Glossary · Coastal & shoreline

HRS Chapter 205A / Special Management Area (SMA)

Hawaiʻi Revised Statutes Chapter 205A (Coastal Zone Management)

The Special Management Area (SMA) is the coastal strip, established under Hawaiʻi's Coastal Zone Management law (HRS Chapter 205A), where development is subject to heightened county review. A project inside the SMA generally needs a county SMA Use Permit.

Each county administers its own SMA boundary and permit. Whether a proposed project needs a full SMA Use Permit, a minor permit, or an exemption depends on the scale and valuation of the work — so the same parcel can carry very different SMA friction depending on what's built.

The SMA permit is a discretionary approval, which means it can also carry conditions and, where applicable, additional analysis such as a cultural-impact review. It is one of the pathways a Ka Paʻakai obligation can attach to.

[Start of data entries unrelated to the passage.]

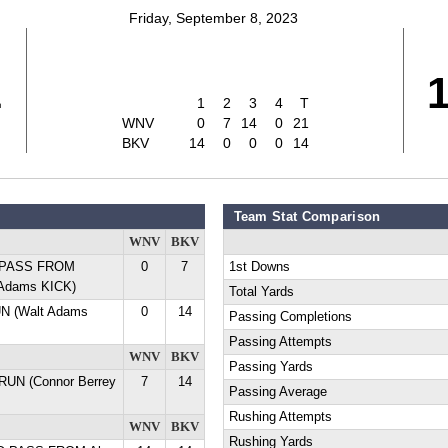
Friday, September 8, 2023
1
1
2
3
4
T
WNV
0
7
14
0
21
BKV
14
0
0
0
14
Team Stat Comparison
WNV
BKV
D PASS FROM
0
7
1st Downs
 Adams KICK)
Total Yards
UN (Walt Adams
0
14
Passing Completions
Passing Attempts
WNV
BKV
Passing Yards
 RUN (Connor Berrey
7
14
Passing Average
Rushing Attempts
WNV
BKV
Rushing Yards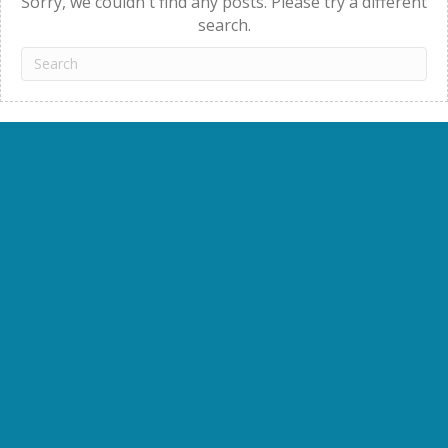
Sorry, we couldn't find any posts. Please try a different
search.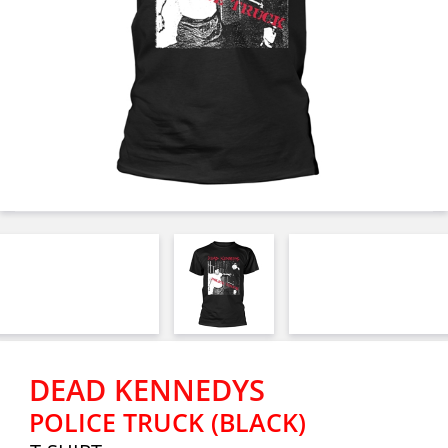
DEAD KENNEDYS
POLICE TRUCK (BLACK)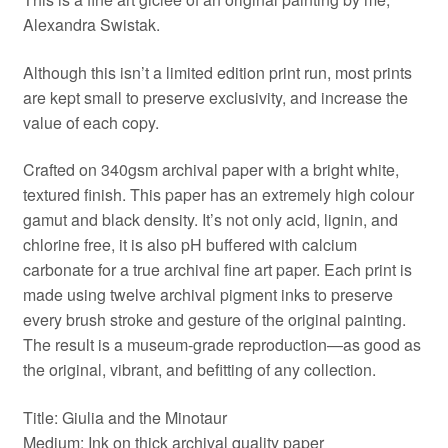
$65.00
Alexandra Swistak.
through
Although this isn’t a limited edition print run, most prints
$235.00
are kept small to preserve exclusivity, and increase the
value of each copy.
Crafted on 340gsm archival paper with a bright white,
textured finish. This paper has an extremely high colour
gamut and black density. It’s not only acid, lignin, and
chlorine free, it is also pH buffered with calcium
carbonate for a true archival fine art paper. Each print is
made using twelve archival pigment inks to preserve
every brush stroke and gesture of the original painting.
The result is a museum-grade reproduction—as good as
the original, vibrant, and befitting of any collection.
Title: Giulia and the Minotaur
Medium: Ink on thick archival quality paper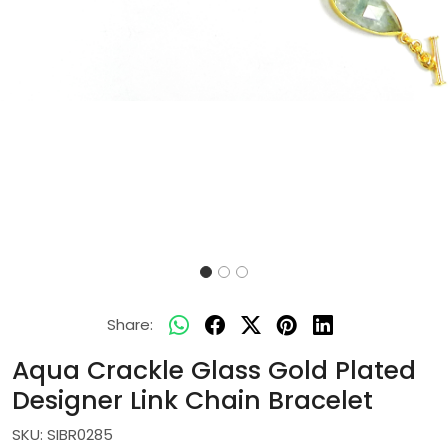
Share:
Aqua Crackle Glass Gold Plated
Designer Link Chain Bracelet
SKU:
SIBR0285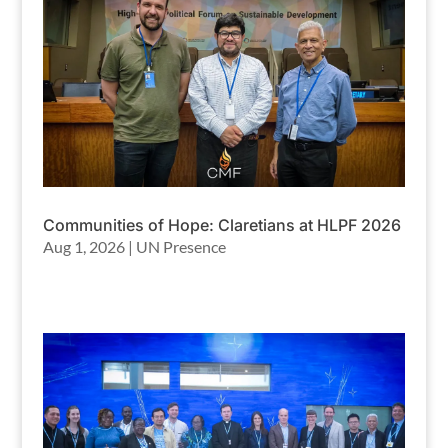
Communities of Hope: Claretians at HLPF 2026
Aug 1, 2026
|
UN Presence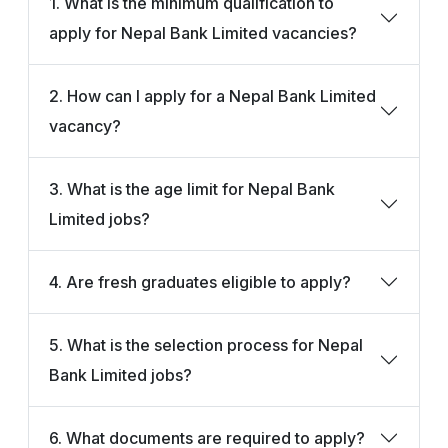
1. What is the minimum qualification to
apply for Nepal Bank Limited vacancies?
2. How can I apply for a Nepal Bank Limited
vacancy?
3. What is the age limit for Nepal Bank
Limited jobs?
4. Are fresh graduates eligible to apply?
5. What is the selection process for Nepal
Bank Limited jobs?
6. What documents are required to apply?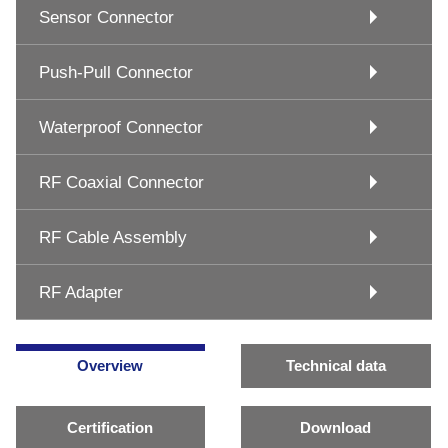
Sensor Connector
Push-Pull Connector
Waterproof Connector
RF Coaxial Connector
RF Cable Assembly
RF Adapter
Overview
Technical data
Certification
Download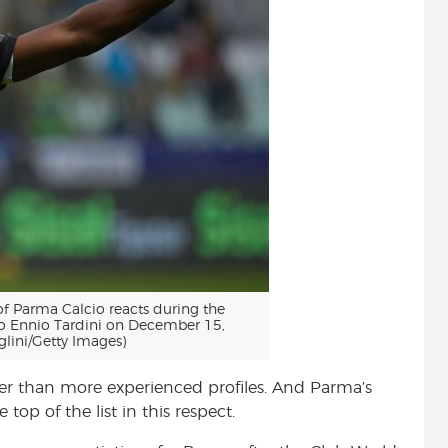
 Parma Calcio reacts during the
o Ennio Tardini on December 15,
lini/Getty Images)
ather than more experienced profiles. And Parma’s
top of the list in this respect.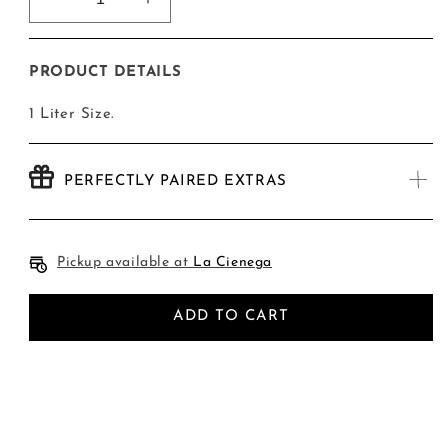
Decrease
Increase
quantity
quantity
for
for
Large
Large
PRODUCT DETAILS
Simple
Simple
Syrup
Syrup
1 Liter Size.
PERFECTLY PAIRED EXTRAS
Pickup available at
La Cienega
ADD TO CART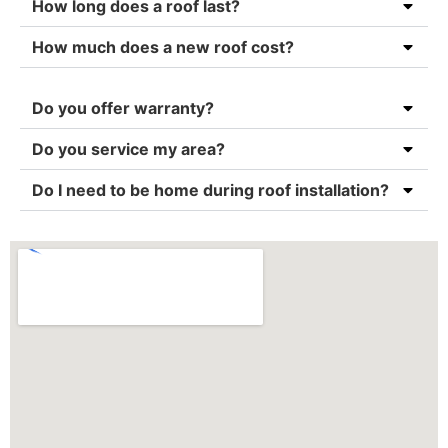
How long does a roof last?
How much does a new roof cost?
Do you offer warranty?
Do you service my area?
Do I need to be home during roof installation?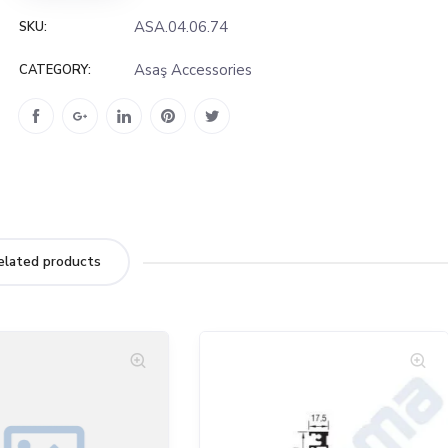
ASA.04.06.74
SKU:
Asaş Accessories
CATEGORY:
elated products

What it means for a parcel

If a parcel sits inside the SMA, the coastal permit is a step to plan for — its tier turns on your project's scope, so it's worth understanding early. It's a market/regulatory feasibility question a screen can surface from the mapped boundary.

What triggers an SMA permit in Hawaiʻi?

Development within the mapped Special Management Area. Whether it needs a full or minor SMA Use Permit, or qualifies for an exemption, depends on the project's scale and valuation under the county's rules and HRS 205A.

This is a plain-language reference, not legal advice. KILO is a pre-development screening tool, not a system of record — confirm any determination with the agency of jurisdiction.